Prior to the 1974 World Series, Odom and Rollie Fingers had a locker room fight which resulted in Fingers getting six stitches to the back of his head. Evidently Fingers was going through a rough divorce and Odom (and a few other teammates) were making remarks about Fingers soon to be ex. If those guys weren’t fighting against Charlie O. Finley, they were fighting each other.
Odom’s production fell off in 1973 and he battled various arm injuries. Oakland traded him to Cleveland in 1975 where he appeared in three games, before being traded to Atlanta. The Braves shipped him to the White Sox in June of 1976 where he appeared in eight games. Unable to find any takers for the 1977 season, Odom went south of the border, playing parts of two seasons in Mexico, before calling it a career at the age of 33.
His last career big league win came on June 28, 1976, as a member of the White Sox and it was one for the ages. Making the start against his former teammates in Oakland, Blue Moon twirled five no-hit innings. Francisco Barrios came on in relief and threw the final four innings of no-hit ball, giving Odom a piece of his first career no-hitter. It was a strange game, with the Sox winning 2-1, as Odom and Barrios combined to walk 11 Athletics. Only 3,367 fans were in attendance that night. Seems like Oakland’s attendance problem goes way back. It was a sweet redemption for Odom, who lost a more traditional no-hitter on June 7, 1968, when the Orioles Davey Johnson hit a two-out, ninth inning single for the spoiler.

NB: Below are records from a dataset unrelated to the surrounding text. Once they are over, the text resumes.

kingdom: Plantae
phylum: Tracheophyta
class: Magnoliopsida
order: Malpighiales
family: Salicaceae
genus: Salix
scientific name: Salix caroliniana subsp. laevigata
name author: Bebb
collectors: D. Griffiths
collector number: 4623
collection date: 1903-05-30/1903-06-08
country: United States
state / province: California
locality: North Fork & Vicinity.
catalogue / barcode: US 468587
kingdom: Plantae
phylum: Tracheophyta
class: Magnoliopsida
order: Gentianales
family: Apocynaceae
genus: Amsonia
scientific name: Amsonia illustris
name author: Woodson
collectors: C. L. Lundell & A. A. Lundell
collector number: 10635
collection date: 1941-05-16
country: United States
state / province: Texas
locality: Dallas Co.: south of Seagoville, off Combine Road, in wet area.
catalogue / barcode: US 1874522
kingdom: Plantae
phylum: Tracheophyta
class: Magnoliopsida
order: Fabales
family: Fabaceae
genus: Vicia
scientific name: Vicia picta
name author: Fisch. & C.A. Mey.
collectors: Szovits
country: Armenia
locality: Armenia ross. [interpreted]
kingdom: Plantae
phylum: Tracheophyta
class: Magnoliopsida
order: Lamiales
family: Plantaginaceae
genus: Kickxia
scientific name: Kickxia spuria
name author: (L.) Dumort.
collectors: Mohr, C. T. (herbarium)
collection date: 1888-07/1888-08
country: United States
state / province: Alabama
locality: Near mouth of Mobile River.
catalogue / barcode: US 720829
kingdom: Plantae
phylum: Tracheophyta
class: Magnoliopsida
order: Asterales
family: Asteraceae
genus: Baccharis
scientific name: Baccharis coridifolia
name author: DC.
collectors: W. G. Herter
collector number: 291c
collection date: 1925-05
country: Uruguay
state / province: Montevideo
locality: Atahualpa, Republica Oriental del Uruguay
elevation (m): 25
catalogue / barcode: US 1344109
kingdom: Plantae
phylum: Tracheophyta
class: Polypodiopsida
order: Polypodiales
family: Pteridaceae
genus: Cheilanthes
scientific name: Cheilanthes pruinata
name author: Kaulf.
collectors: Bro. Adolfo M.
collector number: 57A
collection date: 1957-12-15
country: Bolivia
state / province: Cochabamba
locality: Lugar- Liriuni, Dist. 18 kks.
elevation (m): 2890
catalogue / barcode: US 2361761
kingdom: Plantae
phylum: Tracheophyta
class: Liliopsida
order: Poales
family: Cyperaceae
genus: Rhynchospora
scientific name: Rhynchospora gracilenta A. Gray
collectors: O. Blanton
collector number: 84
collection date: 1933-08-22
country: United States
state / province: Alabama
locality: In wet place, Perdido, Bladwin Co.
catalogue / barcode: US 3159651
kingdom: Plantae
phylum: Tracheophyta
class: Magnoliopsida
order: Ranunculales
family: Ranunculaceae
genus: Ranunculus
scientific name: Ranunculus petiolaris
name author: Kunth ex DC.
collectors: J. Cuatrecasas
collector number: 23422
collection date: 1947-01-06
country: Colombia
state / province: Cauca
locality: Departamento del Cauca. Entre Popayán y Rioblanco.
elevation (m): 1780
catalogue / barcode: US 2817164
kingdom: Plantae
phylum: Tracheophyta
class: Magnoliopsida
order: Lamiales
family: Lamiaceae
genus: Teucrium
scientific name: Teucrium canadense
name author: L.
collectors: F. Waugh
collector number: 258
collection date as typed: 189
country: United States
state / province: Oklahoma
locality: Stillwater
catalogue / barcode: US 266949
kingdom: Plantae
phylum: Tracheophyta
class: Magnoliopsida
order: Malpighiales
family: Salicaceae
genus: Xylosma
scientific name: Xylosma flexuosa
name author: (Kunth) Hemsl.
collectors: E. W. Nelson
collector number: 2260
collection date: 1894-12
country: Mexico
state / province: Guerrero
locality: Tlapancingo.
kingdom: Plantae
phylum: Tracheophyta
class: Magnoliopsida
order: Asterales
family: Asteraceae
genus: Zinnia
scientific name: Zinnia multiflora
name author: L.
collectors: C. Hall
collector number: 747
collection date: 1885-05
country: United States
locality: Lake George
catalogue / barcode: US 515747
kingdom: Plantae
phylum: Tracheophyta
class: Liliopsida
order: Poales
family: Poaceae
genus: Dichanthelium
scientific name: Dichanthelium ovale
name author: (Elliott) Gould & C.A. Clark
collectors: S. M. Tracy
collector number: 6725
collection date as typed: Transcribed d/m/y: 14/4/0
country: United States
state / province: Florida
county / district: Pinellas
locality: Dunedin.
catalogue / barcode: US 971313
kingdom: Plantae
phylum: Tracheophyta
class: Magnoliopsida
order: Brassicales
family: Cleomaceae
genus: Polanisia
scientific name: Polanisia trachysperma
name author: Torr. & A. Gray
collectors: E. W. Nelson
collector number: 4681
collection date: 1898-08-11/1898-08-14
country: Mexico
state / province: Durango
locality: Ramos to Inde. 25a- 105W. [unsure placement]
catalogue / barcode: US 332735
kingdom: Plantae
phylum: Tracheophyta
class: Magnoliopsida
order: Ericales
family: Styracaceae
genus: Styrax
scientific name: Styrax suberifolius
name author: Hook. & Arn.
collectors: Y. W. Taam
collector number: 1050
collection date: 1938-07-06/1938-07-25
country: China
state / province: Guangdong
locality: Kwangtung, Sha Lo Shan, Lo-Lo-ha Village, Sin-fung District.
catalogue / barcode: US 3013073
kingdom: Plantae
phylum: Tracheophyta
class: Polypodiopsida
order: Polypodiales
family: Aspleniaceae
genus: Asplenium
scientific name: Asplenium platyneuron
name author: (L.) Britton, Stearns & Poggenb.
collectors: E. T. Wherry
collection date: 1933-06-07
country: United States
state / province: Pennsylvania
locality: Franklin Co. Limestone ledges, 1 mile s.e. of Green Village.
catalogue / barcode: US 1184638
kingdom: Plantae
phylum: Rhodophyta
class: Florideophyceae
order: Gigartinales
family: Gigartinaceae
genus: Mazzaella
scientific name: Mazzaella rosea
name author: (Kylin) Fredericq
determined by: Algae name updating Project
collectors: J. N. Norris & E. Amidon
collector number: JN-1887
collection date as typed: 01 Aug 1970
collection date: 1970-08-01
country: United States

In retirement, Odom had a couple brushes with the law and spent some time in rehab before getting his life in order. Nowadays, he spends most of his time on the golf course. In 2004, Odom was inducted into the Georgia Sports Hall of Fame. If the Athletics were to move to Las Vegas, I hope that the colorful history of the A’s is somehow kept alive.
Odds and ends
Watching the playoffs this season, one of the announcers made a comment about a pitch missing, in his words, “middle-middle.” For some reason, that struck me weird. I understand the concept of middle-high or middle-low, but shouldn’t middle-middle just be middle?
Do you ever suffer from those throwback moments, when you first notice something has disappeared or changed? I had one the other night. A guy got hit by a pitch, usually a painful experience. A gaggle of trainers ran out to attend to him, mostly just talking. The batter, properly mollified, shook it off and took his base. Then it hit me, what happened to the days when a trainer would come out and spray the affected area with a cold spray? When did that change?
Turns out that magic spray is called ethyl chloride, and it’s now listed as a hazardous substance. It appears that baseball trainers are still using the stuff, just not on national TV. Evidently, it’s big with soccer players when they are faking an injury but I do miss the days when baseball trainers would use the stuff.